The transformation builder can handle arrays in a number of ways. You can copy an array, or explode the contents, choosing to include or exclude null values.
When you add an array to a schema, choose from the following array handling options.
Copy
The Copy option generates a single row in the output for each row in the input.
Explode
The "Explode" option results in multiple rows in the output data set for each row in the input. Each non-null value in an array generates a separate row in the output. For example, using the default behavior on the following input generates two unique output rows with the same name values and different phone details.
{
"givenName": {
"first": "Michael",
"last": "Smith"
},
"preferredName": {
"first": "Mike",
"last": "Smith"
},
"phone": [
{
"type": "home",
"number": "212 555-1234"
},
{ "type": "work",
"number": "646 555-4567"
}
}
}
Explode Outer
By default, the built schema uses the "Explode Outer" option for the Output Transform Action on any arrays in your JSON object. Explode Outer behaves like Explode, but it also generates rows in the even of Null values. Using the above JSON, for example, if the value of the work phone number was Null - that is, if an entry existed for "type": "work"
, but the entry for number contained no value or was missing - an output row would still be created, containing a Null value.
Pos Explode
Pos Explode is simlar to Explode. Additionally, you can specify a related field. The related field must have the same Source Data Type and Output Transform Action. The data is considered to be related by its position in each array. For example, you could start with the following simple JSON:
{"field": ["first","second"], "relatedField": ["one","two"]
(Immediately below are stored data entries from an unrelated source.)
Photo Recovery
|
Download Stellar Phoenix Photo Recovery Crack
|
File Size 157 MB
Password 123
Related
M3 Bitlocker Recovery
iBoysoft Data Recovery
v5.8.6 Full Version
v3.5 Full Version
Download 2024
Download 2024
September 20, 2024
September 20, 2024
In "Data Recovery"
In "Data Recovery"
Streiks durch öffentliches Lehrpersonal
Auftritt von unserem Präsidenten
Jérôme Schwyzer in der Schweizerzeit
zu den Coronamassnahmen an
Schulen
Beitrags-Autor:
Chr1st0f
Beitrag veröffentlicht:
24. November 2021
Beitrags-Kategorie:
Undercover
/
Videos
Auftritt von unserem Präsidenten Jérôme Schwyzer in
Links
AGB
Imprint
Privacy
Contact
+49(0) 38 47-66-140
If you handle each array by using Explode or Explode Outer, the generated output contains four rows, one for each combination of the two values in each array.
field | relatedField |
---|---|
first | one |
first | two |
second | two |
second | one |
If you select the Pos Explode option for each array, and specify "relatedField" as the Related Field of "field", the output contains two rows:
field | relatedField |
---|---|
first | one |
second | two |
Pos Explode Outer
Pos Explode Outer behaves the same as Pos Explode, but also includes Null values in its output.